The DDOS against Github utilized servers running Memcached. Memcached is a caching service that helps optimize databases performance so it’s important to understand that Memcache itself is not malware. What allowed that attacks to occur is the fat that the servers were misconfigured. Memcache was never meant to be a public facing service and as a result there wasn’t any effort to build in security controls.
The attack is simple the first step is that the attacker spoofs the victim’s IP address and then sends a packet to the public facing Memcache server. The server will then send a packet which is amplified in size to the spoofed IP. According to Github’s report the ratio of bytes the attacker sent compared to the bytes the victims receives can be as high as 1:51000 which means if the attacker can find public facing Memcached servers they can easily use them as an attack vector with no malware needed and with the amplification factor it is also an efficient attack as well.
While many of the 88,000 open Memcached servers have now had the vulnerable protocol disabled to prevent this vector, up to 12,000 open Memcached servers still exist to be used as an attack vector.
Currently, the most crucial step toward stopping these attacks is putting servers running Memcached behind a firewall layer or disabling UDP support in your system altogether. This will prevent malicious actors from using your systems for these types of attacks.

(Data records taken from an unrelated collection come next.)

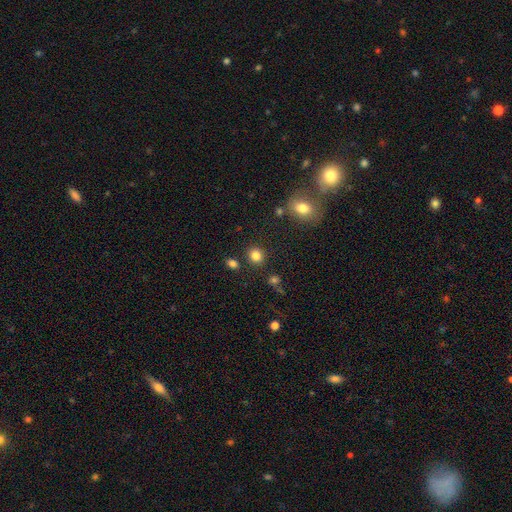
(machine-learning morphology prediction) Smooth or featured?
  - smooth: 82% *
  - star or artifact: 13%
  - featured or disk: 5%
How rounded?
  - round: 78% *
  - in between: 21%
  - cigar-shaped: 1%
Merging?
  - none: 85% *
  - minor disturbance: 8%
  - merger: 5%
  - major disturbance: 3%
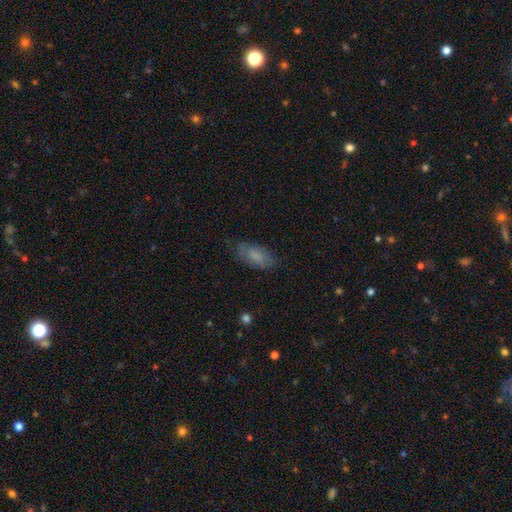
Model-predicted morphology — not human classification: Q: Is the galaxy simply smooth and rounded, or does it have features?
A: smooth — 77%.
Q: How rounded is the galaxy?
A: in between — 86%.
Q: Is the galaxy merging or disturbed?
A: none — 76%.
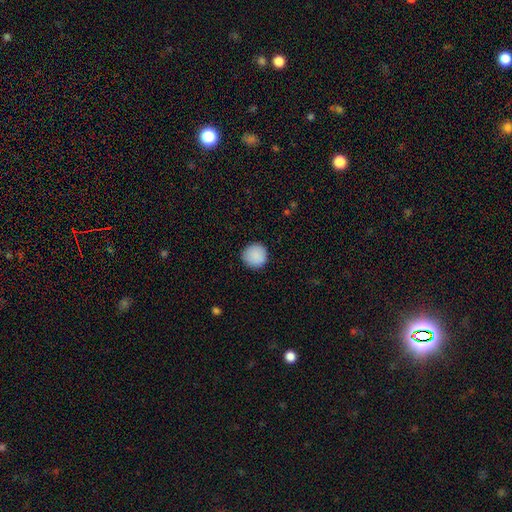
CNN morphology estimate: type=smooth (90%); roundness=round (95%); merging=none (91%).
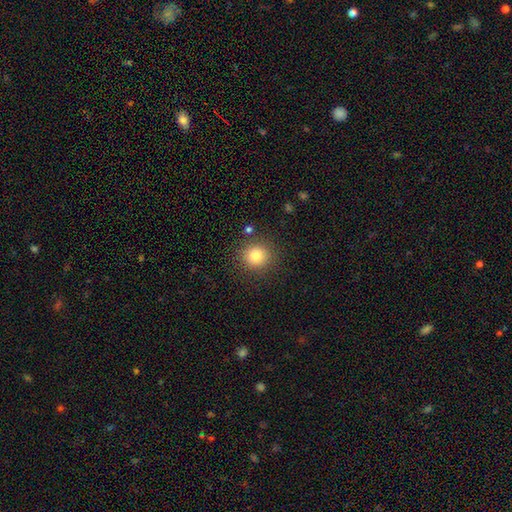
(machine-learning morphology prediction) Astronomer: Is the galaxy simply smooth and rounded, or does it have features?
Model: smooth — 82%.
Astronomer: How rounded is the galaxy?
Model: round — 90%.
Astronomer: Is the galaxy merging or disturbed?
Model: none — 87%.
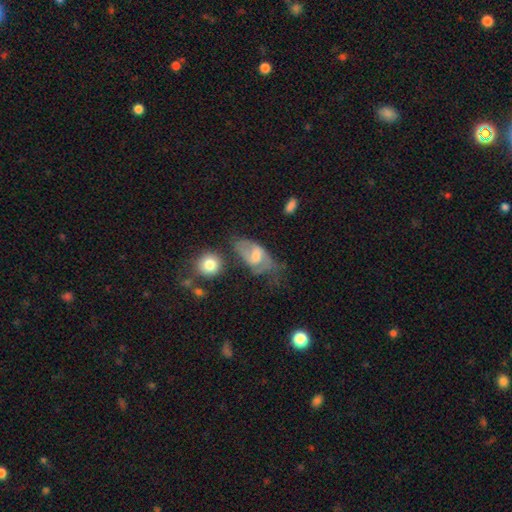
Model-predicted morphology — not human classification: A featured or disk galaxy (58%) with a weak bar (47%), spiral arms (65%) and a moderate central bulge (58%). Merging: none (43%).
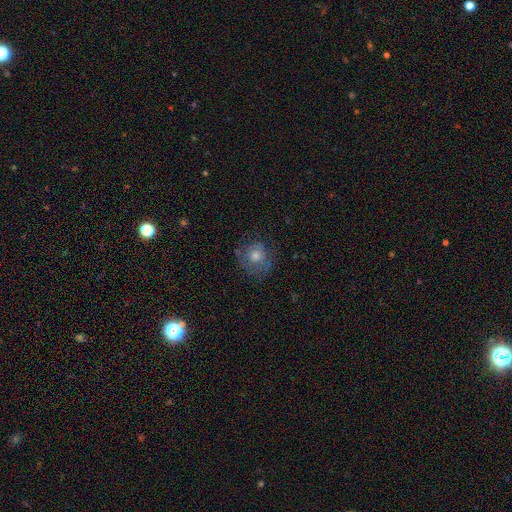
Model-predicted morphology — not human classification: A smooth galaxy with no disk features (46%). Merging: none (72%).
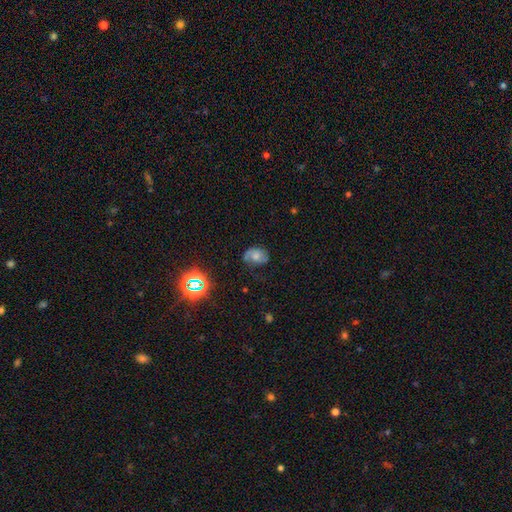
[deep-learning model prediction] Smooth or featured?
  - smooth: 42% * (tied)
  - featured or disk: 42% * (tied)
  - star or artifact: 16%
Merging?
  - none: 56% *
  - minor disturbance: 28%
  - major disturbance: 13%
  - merger: 3%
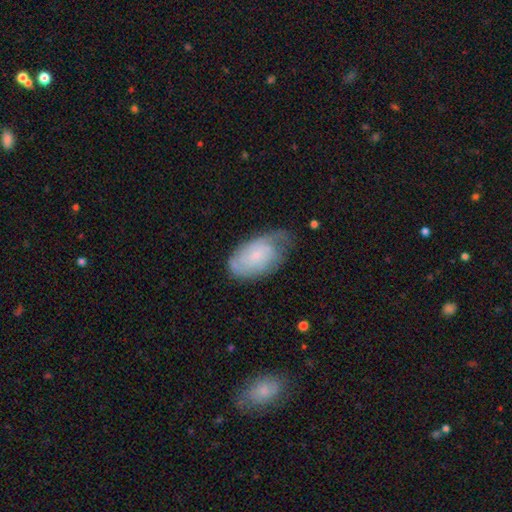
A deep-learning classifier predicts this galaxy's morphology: Q: Smooth or featured?
A: featured or disk (56%); runner-up: smooth (37%)
Q: Edge-on disk?
A: no (95%); runner-up: yes (5%)
Q: Bar?
A: no (74%); runner-up: weak (23%)
Q: Spiral arms?
A: yes (85%); runner-up: no (15%)
Q: Bulge size?
A: small (62%); runner-up: moderate (20%)
Q: Merging?
A: none (49%); runner-up: minor disturbance (35%)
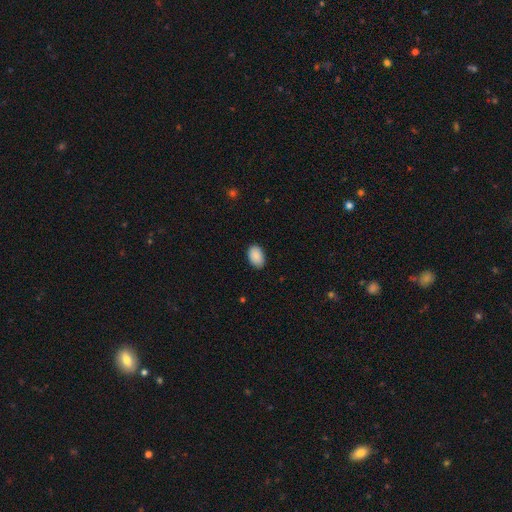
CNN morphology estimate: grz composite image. It shows a smooth galaxy with no disk features (90%) that is in between round and cigar-shaped (90%). Merging: none (87%).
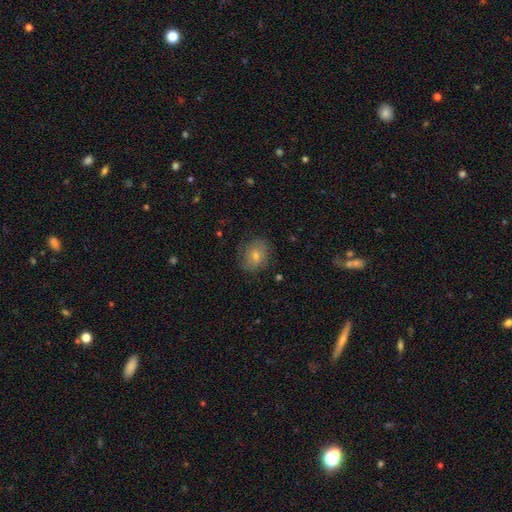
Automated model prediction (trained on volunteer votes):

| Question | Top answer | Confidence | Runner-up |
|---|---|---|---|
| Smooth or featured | smooth | 56% | featured or disk (29%) |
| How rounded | round | 56% | in between (42%) |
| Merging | none | 78% | minor disturbance (16%) |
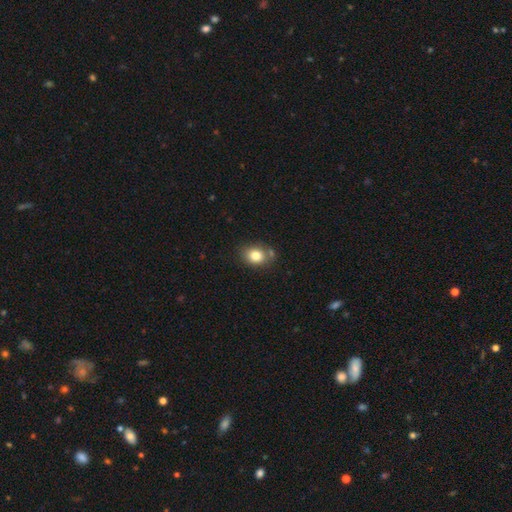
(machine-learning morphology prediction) A smooth galaxy with no disk features (81%) that is in between round and cigar-shaped (52%). Merging: none (69%).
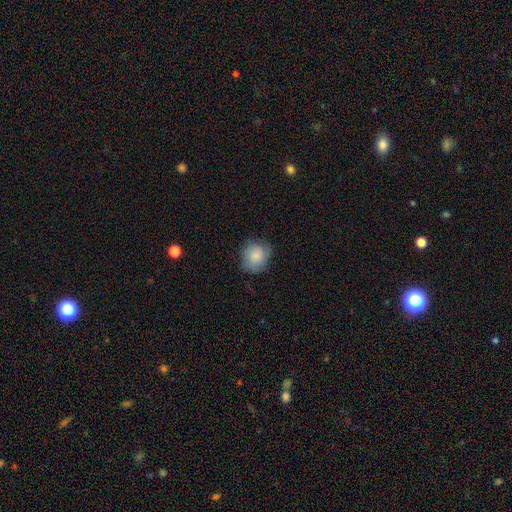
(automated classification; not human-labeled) smooth 82%, featured or disk 11%, star or artifact 7%. Down the decision tree: how rounded — round (78%); merging — none (72%).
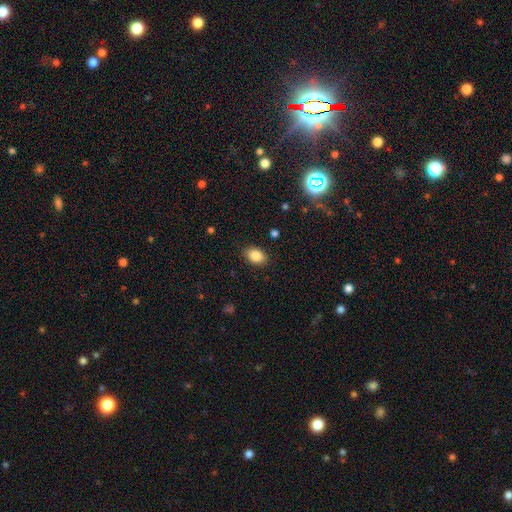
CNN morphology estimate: A smooth galaxy with no disk features (86%) that is in between round and cigar-shaped (82%). Merging: none (87%).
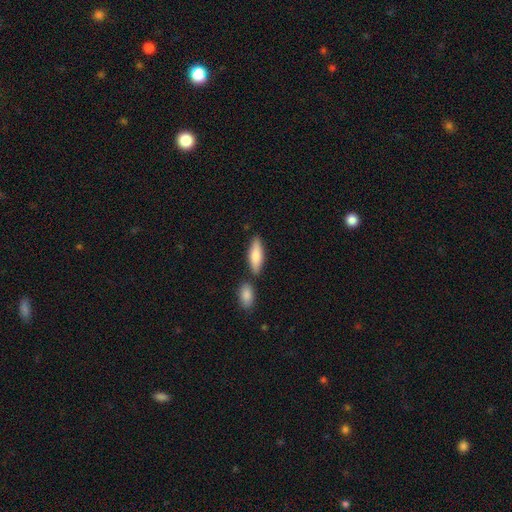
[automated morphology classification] Q: Smooth or featured?
A: smooth (79%); runner-up: featured or disk (16%)
Q: How rounded?
A: in between (54%); runner-up: cigar-shaped (43%)
Q: Merging?
A: none (71%); runner-up: merger (14%)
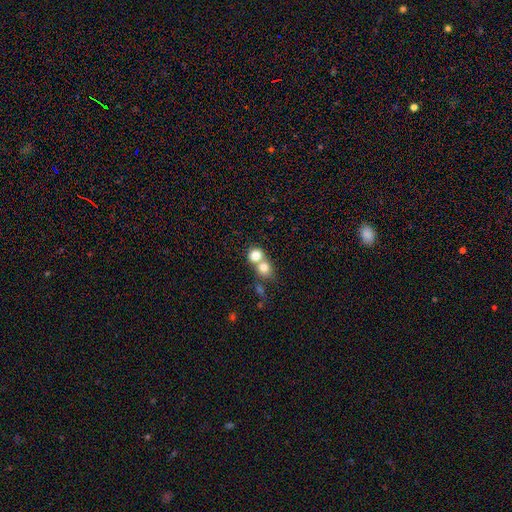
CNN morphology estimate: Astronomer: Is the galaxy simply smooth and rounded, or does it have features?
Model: smooth — 77%.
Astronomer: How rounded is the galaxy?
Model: round — 78%.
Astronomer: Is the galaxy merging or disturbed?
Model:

Finally, if you discover that your servers have been leveraged for this type of attack, reach out to your ISP to report the misuse and help discover who initially sent the queries to the systems.
For those not using Memcached, it is an unfortunate reality that until all public Memcached servers are remediated, you could be the target of this kind of attack. Given this, it is important to have a policy in place to respond in the event of a DoS outage. This could include, having proper backups for systems that may be targeted and a regular testing policy for disaster recovery. As always, proper monitoring of critical systems is important to see if an outage is the result of a DoS attack. If even a brief outage would cause significant business damage, dedicated DDoS mitigation providers such as Akamai and Cloudflare have shown ability to mitigate the amount of traffic involved in the attack.